Collected data
· · · ·

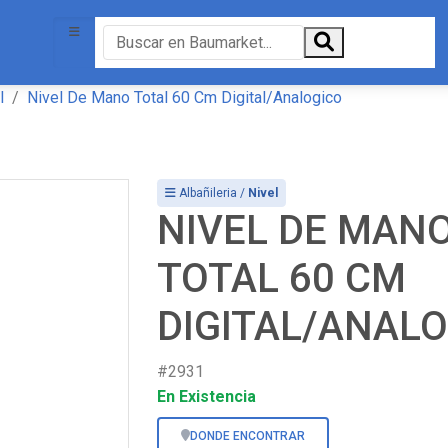
l
Nivel De Mano Total 60 Cm Digital/Analogico
Albañileria /
Nivel
NIVEL DE MAN
TOTAL 60 CM
DIGITAL/ANAL
#2931
En Existencia
DONDE ENCONTRAR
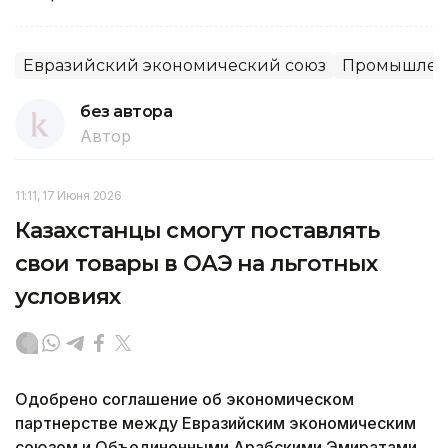
Евразийский экономический союз
Промышлен
без автора
Автор
11:11, 17 Июня 2026
Казахстанцы смогут поставлять
свои товары в ОАЭ на льготных
условиях
Одобрено соглашение об экономическом
партнерстве между Евразийским экономическим
союзом и Объединенными Арабскими Эмиратами.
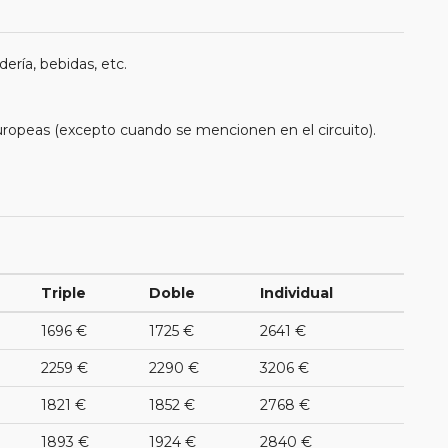
ería, bebidas, etc.
uropeas (excepto cuando se mencionen en el circuito).
Triple
Doble
Individual
1696 €
1725 €
2641 €
2259 €
2290 €
3206 €
1821 €
1852 €
2768 €
1893 €
1924 €
2840 €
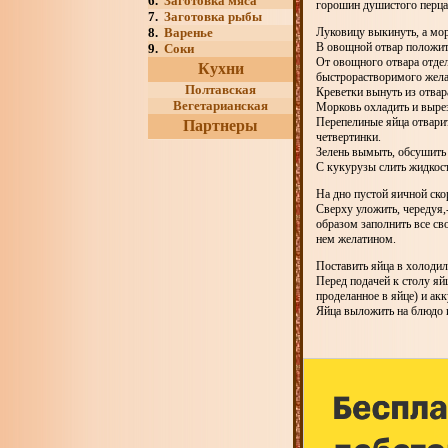
6.
Заготовка мяса
горошин душистого перца,
7.
Заготовка рыбы
8.
Варенье
Луковицу выкинуть, а мор
В овощной отвар положить
9.
Соки
От овощного отвара отдел
Кухни
быстрорастворимого желат
Полтавская
Креветки вынуть из отвар
Вегетарианская
Морковь охладить и вырез
Перепелиные яйца отварит
Партнеры
четвертинки.
Зелень вымыть, обсушить 
С кукурузы слить жидкост
На дно пустой яичной ско
Сверху уложить, чередуя,
образом заполнить все св
нем желатином.
Поставить яйца в холодил
Перед подачей к столу яйц
проделанное в яйце) и ак
Яйца выложить на блюдо 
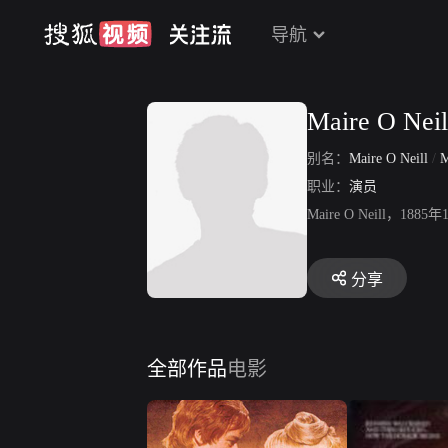
导航
Maire O Neil
别名：
Maire O Neill
/
M
职业：
演员
Maire O Nei
分享
全部作品
电影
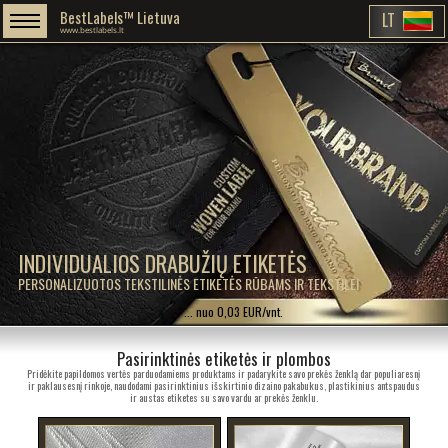
BestLabels™ Lietuva
LT
www.bestlabels.lt
INDIVIDUALIOS DRABUŽIŲ ETIKETĖS
PERSONALIZUOTOS TEKSTILINĖS ETIKETĖS RŪBAMS IR TEKSTILEI
... nuo 0,03 EUR/vnt.
Pasirinktinės etiketės ir plombos
Pridėkite papildomos vertės parduodamiems produktams ir padarykite savo prekės ženklą dar populiaresnį
ir paklausesnį rinkoje, naudodami pasirinktinius išskirtinio dizaino pakabukus, plastikinius antspaudus
ir austas etiketes su savo vardu ar prekės ženklu.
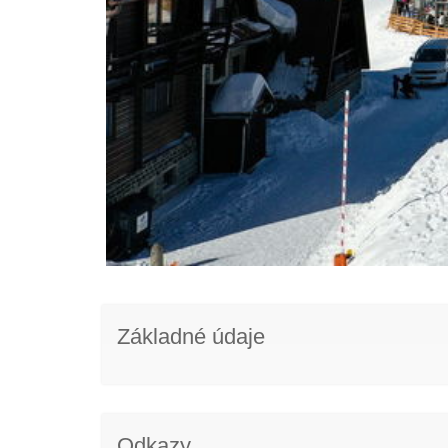
Základné údaje
Odkazy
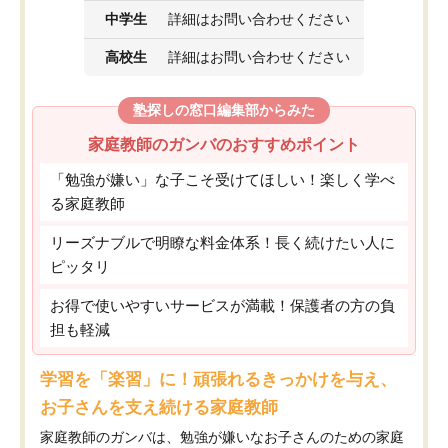
中学生
詳細はお問い合わせください
高校生
詳細はお問い合わせください
塾探しの窓口編集部からみた
家庭教師のガンバのおすすめポイント
「勉強が嫌い」な子こそ受けてほしい！楽しく学べ
る家庭教師
リーズナブルで明瞭な料金体系！長く続けたい人に
ピッタリ
お得で使いやすいサービスが満載！保護者の方の負
担も軽減
学習を「楽習」に！頑張れるきっかけを与え、
お子さんを支え続ける家庭教師
家庭教師のガンバは、勉強が嫌いなお子さんのための家庭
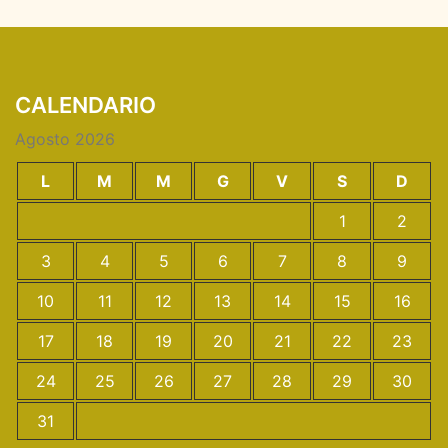
CALENDARIO
Agosto 2026
L
M
M
G
V
S
D
1
2
3
4
5
6
7
8
9
10
11
12
13
14
15
16
17
18
19
20
21
22
23
24
25
26
27
28
29
30
31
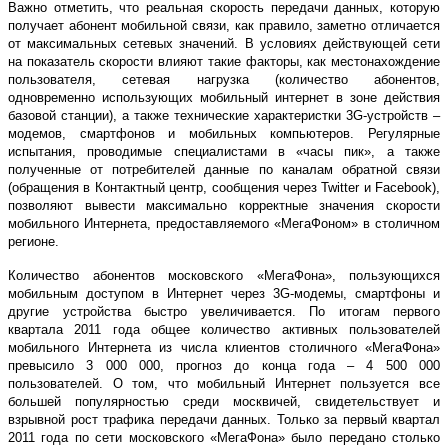
Важно отметить, что реальная скорость передачи данных, которую
получает абонент мобильной связи, как правило, заметно отличается
от максимальных сетевых значений. В условиях действующей сети
на показатель скорости влияют такие факторы, как местонахождение
пользователя, сетевая нагрузка (количество абонентов,
одновременно использующих мобильный интернет в зоне действия
базовой станции), а также технические характеристки 3G-устройств –
модемов, смартфонов и мобильных компьютеров. Регулярные
испытания, проводимые специалистами в «часы пик», а также
полученные от потребителей данные по каналам обратной связи
(обращения в Контактный центр, сообщения через Twitter и Facebook),
позволяют вывести максимально корректные значения скорости
мобильного Интернета, предоставляемого «МегаФоном» в столичном
регионе.
Количество абонентов московского «МегаФона», пользующихся
мобильным доступом в Интернет через 3G-модемы, смартфоны и
другие устройства быстро увеличивается. По итогам первого
квартала 2011 года общее количество активных пользователей
мобильного Интернета из числа клиентов столичного «МегаФона»
превысило 3 000 000, прогноз до конца года – 4 500 000
пользователей. О том, что мобильный Интернет пользуется все
большей популярностью среди москвичей, свидетельствует и
взрывной рост трафика передачи данных. Только за первый квартал
2011 года по сети московского «МегаФона» было передано столько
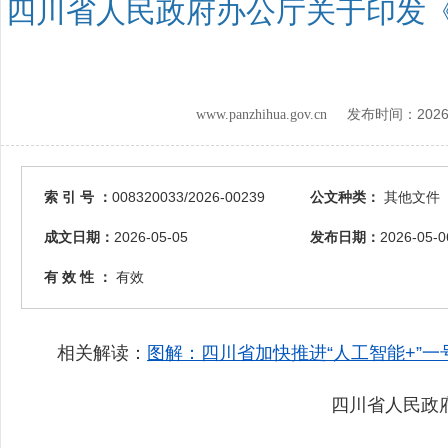
四川省人民政府办公厅关于印发《
2026
www.panzhihua.gov.cn 发布时间：
索 引 号 ：
008320033/2026-00239
公文种类：
其他文件
成文日期：
2026-05-05
发布日期：
2026-05-0
有 效 性 ：
有效
相关解读：
图解：四川省加快推进“人工智能+”
四川省人民政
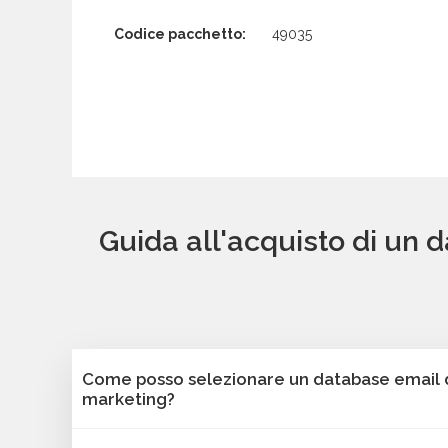
Codice pacchetto:
49035
Guida all'acquisto di un da
Come posso selezionare un database email di
marketing?
Puoi selezionare e acquistare i database dalla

· · · ·

What to work on -> Could the entries above be restated word for word, with the pictures left out?

Task answer ->
l
Nivel De Mano Total 60 Cm Digital/Analogico
Albañileria /
Nivel
NIVEL DE MAN
TOTAL 60 CM
DIGITAL/ANAL
#2931
En Existencia
DONDE ENCONTRAR
Евразийский экономический союз
Промышлен
без автора
Автор
11:11, 17 Июня 2026
Казахстанцы смогут поставлять
свои товары в ОАЭ на льготных
условиях
Одобрено соглашение об экономическом
партнерстве между Евразийским экономическим
союзом и Объединенными Арабскими Эмиратами.
ería, bebidas, etc.
uropeas (excepto cuando se mencionen en el circuito).
Triple
Doble
Individual
1696 €
1725 €
2641 €
2259 €
2290 €
3206 €
1821 €
1852 €
2768 €
1893 €
1924 €
2840 €
6.
Заготовка мяса
горошин душистого перца,
7.
Заготовка рыбы
8.
Варенье
Луковицу выкинуть, а мор
В овощной отвар положить
9.
Соки
От овощного отвара отдел
Кухни
быстрорастворимого желат
Полтавская
Креветки вынуть из отвар
Вегетарианская
Морковь охладить и вырез
Перепелиные яйца отварит
Партнеры
четвертинки.
Зелень вымыть, обсушить 
С кукурузы слить жидкост
На дно пустой яичной ско
Сверху уложить, чередуя,
образом заполнить все св
нем желатином.
Поставить яйца в холодил
Перед подачей к столу яйц
проделанное в яйце) и ак
Яйца выложить на блюдо 
导航
Maire O Neil
别名：
Maire O Neill
/
M
职业：
演员
Maire O Nei
分享
全部作品
电影
BestLabels™ Lietuva
LT
www.bestlabels.lt
INDIVIDUALIOS DRABUŽIŲ ETIKETĖS
PERSONALIZUOTOS TEKSTILINĖS ETIKETĖS RŪBAMS IR TEKSTILEI
... nuo 0,03 EUR/vnt.
Pasirinktinės etiketės ir plombos
Pridėkite papildomos vertės parduodamiems produktams ir padarykite savo prekės ženklą dar populiaresnį
ir paklausesnį rinkoje, naudodami pasirinktinius išskirtinio dizaino pakabukus, plastikinius antspaudus
ir austas etiketes su savo vardu ar prekės ženklu.
Základné údaje
Odkazy
中学生
詳細はお問い合わせください
高校生
詳細はお問い合わせください
塾探しの窓口編集部からみた
家庭教師のガンバのおすすめポイント
「勉強が嫌い」な子こそ受けてほしい！楽しく学べ
る家庭教師
リーズナブルで明瞭な料金体系！長く続けたい人に
ピッタリ
お得で使いやすいサービスが満載！保護者の方の負
担も軽減
学習を「楽習」に！頑張れるきっかけを与え、
お子さんを支え続ける家庭教師
家庭教師のガンバは、勉強が嫌いなお子さんのための家庭
CALENDARIO
Agosto 2026
L
M
M
G
V
S
D
1
2
3
4
5
6
7
8
9
10
11
12
13
14
15
16
17
18
19
20
21
22
23
24
25
26
27
28
29
30
31
Важно отметить, что реальная скорость передачи данных, которую
получает абонент мобильной связи, как правило, заметно отличается
от максимальных сетевых значений. В условиях действующей сети
на показатель скорости влияют такие факторы, как местонахождение
пользователя, сетевая нагрузка (количество абонентов,
одновременно использующих мобильный интернет в зоне действия
базовой станции), а также технические характеристки 3G-устройств –
модемов, смартфонов и мобильных компьютеров. Регулярные
испытания, проводимые специалистами в «часы пик», а также
полученные от потребителей данные по каналам обратной связи
(обращения в Контактный центр, сообщения через Twitter и Facebook),
позволяют вывести максимально корректные значения скорости
мобильного Интернета, предоставляемого «МегаФоном» в столичном
регионе.
Количество абонентов московского «МегаФона», пользующихся
мобильным доступом в Интернет через 3G-модемы, смартфоны и
другие устройства быстро увеличивается. По итогам первого
квартала 2011 года общее количество активных пользователей
мобильного Интернета из числа клиентов столичного «МегаФона»
превысило 3 000 000, прогноз до конца года – 4 500 000
пользователей. О том, что мобильный Интернет пользуется все
большей популярностью среди москвичей, свидетельствует и
взрывной рост трафика передачи данных. Только за первый квартал
2011 года по сети московского «МегаФона» было передано столько
四川省人民政府办公厅关于印发《
2026
www.panzhihua.gov.cn 发布时间：
索 引 号 ：
008320033/2026-00239
公文种类：
其他文件
成文日期：
2026-05-05
发布日期：
2026-05-0
有 效 性 ：
有效
相关解读：
图解：四川省加快推进“人工智能+”
四川省人民政
Codice pacchetto:
49035
Guida all'acquisto di un da
Come posso selezionare un database email di
marketing?
Puoi selezionare e acquistare i database dalla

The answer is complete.